1) Make chicken stock. How you make it is less important than that you start from scratch. My chicken stock formula is the one espoused by Julia Child in How to Cook. Granny didn’t need Julia.

My tips: The longer and slower you cook it the better. Barely bubbling is superior to rapid boiling. Skim off the gray scum (it’s as ugly as it sounds) early in the cooking process, so your broth is clear.

2) Retrieve your chicken, remove skin and bones. Save the chicken for the dumplings. If it doesn’t seem like enough or you want big chunks, bake some additional chicken in the oven. White or dark meat, it’s your choice, unless you’re using an ancient red rooster, then it’s all dark.

3) Chill the broth overnight, so the fat is easy to skim off. Sometimes Granny didn’t skim the fat, and she added butter. Did I mention that I was a happy fat kid? Don’t serve this to your cardiologist.

DAY TWO

1) Reheat the broth to a slow boil while you make the dumplings.

2) Whisk together equal parts of all-purpose flour and Bisquick (regular, not low fat) in a big bowl. (The quantity depends on how much broth you have and how many dumplings you want.) Add enough half-and-half to make a stiff dough. If you add too much liquid, add some more flour and/or Bisquick. Try to find your balance relatively soon though, or you will have enough dumplings to feed Lee County and not enough broth to cook them all.

3) Roll out the dumplings to about 1/8” – 1/4” thickness between two sheets of wax paper. I err on the side of thin. It helps to flour the bottom sheet of wax paper and then to sprinkle the top of the dumplings with flour. Do a test roll. If it sticks, add more flour. You want to be able to roll them out and handle them easily.

4) Cut them to your preferred size. I like 1” x 1.5”. Some people use a pizza cutter for ease. I use a thin-bladed fillet knife. Repeat.
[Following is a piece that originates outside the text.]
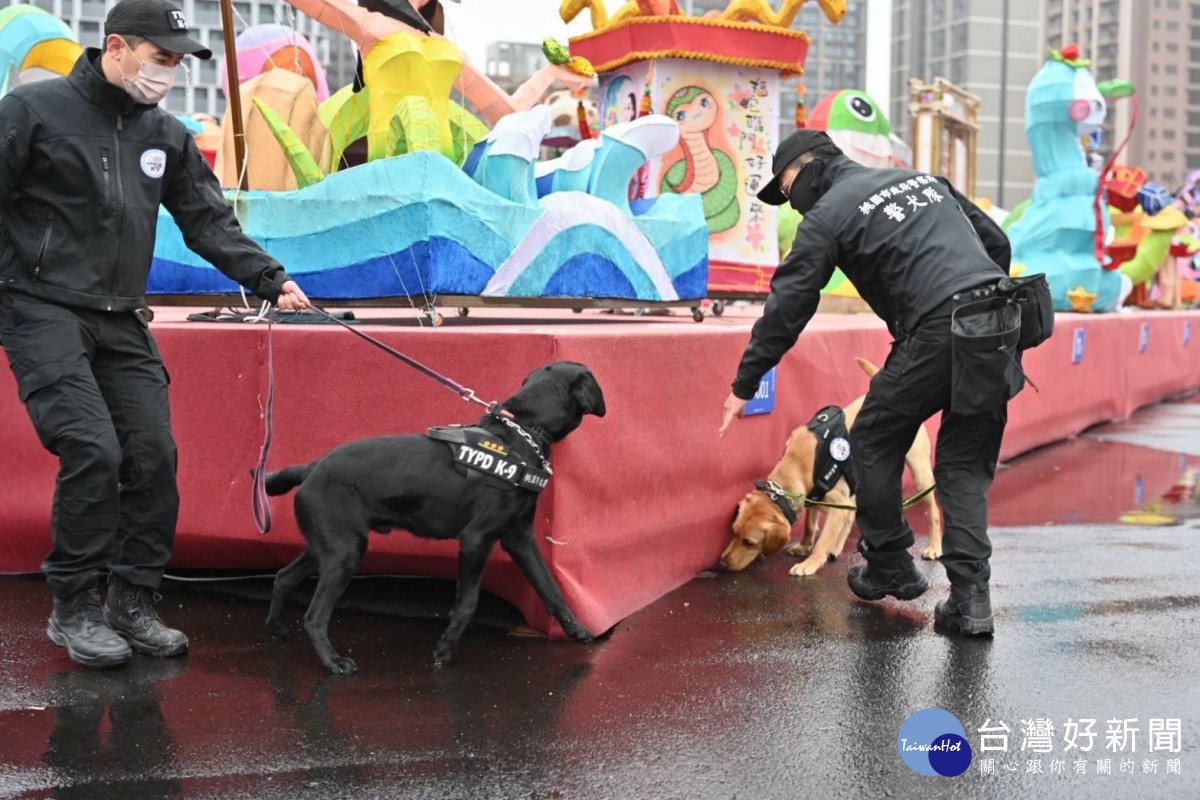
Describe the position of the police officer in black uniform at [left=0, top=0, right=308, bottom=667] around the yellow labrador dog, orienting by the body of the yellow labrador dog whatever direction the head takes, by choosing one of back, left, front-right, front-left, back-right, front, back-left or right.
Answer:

5) Drop dumplings into bubbling broth until the surface is full. Cover and cook for five minutes before adding the next batch. The time between the batches keeps the dough pillows from sticking together. Stir gently. Repeat until you’ve added them all.

6) Add chopped chicken, salt and pepper to taste. If you want to enrich the broth with butter, now is the time to add it.

To be truly like Granny Wilma make these early in the morning. Let them sit all day and gently reheat for supper. The sitting lets the flavors meld and the broth thicken into comfort food nirvana. Unbutton your pants before you begin to eat, I guarantee you’ll need the extra room.